| Texto extraído |

Por Antônio Oliveira

Infeliz – e que Deus os proteja -, daqueles que, por um motivo ou outro, menosprezam as orientações da Organização Mundial de Saúde (OMS) e das autoridades de saúde do governo federal, dos estados e municípios no Brasil. A situação de pandemia do Covid-19 é grave e nós, brasileiros, não podemos contribuir para que se repitam no nosso país experiências amargas vividas pela China e Itália, principalmente; que coloquemos em prática os bons exemplos tomados, depois, por estes países, principalmente pelas autoridades e povo chineses.

Dados armazenados:
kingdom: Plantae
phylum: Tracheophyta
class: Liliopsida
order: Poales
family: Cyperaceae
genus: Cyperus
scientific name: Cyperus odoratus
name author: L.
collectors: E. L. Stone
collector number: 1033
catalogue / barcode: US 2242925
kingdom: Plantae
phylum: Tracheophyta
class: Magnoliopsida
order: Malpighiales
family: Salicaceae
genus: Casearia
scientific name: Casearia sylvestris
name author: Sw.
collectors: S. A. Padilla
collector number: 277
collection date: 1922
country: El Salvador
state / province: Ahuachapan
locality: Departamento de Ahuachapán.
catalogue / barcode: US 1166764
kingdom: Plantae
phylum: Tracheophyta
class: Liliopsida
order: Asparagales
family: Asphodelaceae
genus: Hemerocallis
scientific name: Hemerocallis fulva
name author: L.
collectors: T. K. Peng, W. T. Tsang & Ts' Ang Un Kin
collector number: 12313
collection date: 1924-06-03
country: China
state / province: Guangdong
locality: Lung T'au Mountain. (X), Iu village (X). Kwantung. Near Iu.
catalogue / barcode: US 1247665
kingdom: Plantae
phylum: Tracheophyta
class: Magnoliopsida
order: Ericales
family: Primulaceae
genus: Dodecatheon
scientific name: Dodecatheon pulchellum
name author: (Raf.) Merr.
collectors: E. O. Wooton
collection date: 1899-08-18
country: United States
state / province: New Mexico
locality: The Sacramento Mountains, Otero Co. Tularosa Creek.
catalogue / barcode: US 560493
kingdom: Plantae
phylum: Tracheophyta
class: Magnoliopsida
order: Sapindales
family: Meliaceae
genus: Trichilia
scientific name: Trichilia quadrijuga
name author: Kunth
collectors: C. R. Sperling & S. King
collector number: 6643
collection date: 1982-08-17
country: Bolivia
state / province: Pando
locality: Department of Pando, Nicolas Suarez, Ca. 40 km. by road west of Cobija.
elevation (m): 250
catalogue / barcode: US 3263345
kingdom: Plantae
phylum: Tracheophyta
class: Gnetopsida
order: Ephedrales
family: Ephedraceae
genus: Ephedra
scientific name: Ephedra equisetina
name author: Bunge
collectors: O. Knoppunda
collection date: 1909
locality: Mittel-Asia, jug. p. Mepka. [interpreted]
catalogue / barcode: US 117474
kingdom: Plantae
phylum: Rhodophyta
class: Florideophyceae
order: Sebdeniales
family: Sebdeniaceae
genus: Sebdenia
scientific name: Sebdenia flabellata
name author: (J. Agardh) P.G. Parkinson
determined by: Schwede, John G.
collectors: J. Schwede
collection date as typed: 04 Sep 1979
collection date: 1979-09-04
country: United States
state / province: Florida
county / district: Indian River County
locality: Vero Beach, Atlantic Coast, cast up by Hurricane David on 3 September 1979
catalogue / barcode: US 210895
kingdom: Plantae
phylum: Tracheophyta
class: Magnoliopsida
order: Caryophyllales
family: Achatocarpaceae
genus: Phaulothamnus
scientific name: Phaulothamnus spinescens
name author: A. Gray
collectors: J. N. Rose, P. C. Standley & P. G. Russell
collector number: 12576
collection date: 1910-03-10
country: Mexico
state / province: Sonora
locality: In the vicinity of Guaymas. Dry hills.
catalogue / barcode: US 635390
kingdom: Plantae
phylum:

| Tarefa proposta |
Para cada afirmação, diga se está de acordo com o texto extraído, respondendo sim ou não e citando literalmente as palavras do texto que decidem a resposta: (a) o texto afirma que a situação de pandemia do Covid-19 é grave; (b) o texto cita a Espanha entre os países que viveram experiências amargas; (c) o texto aponta os bons exemplos das autoridades e do povo chineses.

| Resposta da tarefa |
(a) Sim: "A situação de pandemia do Covid-19 é grave".
(b) Não: "experiências amargas vividas pela China e Itália".
(c) Sim: "principalmente pelas autoridades e povo chineses".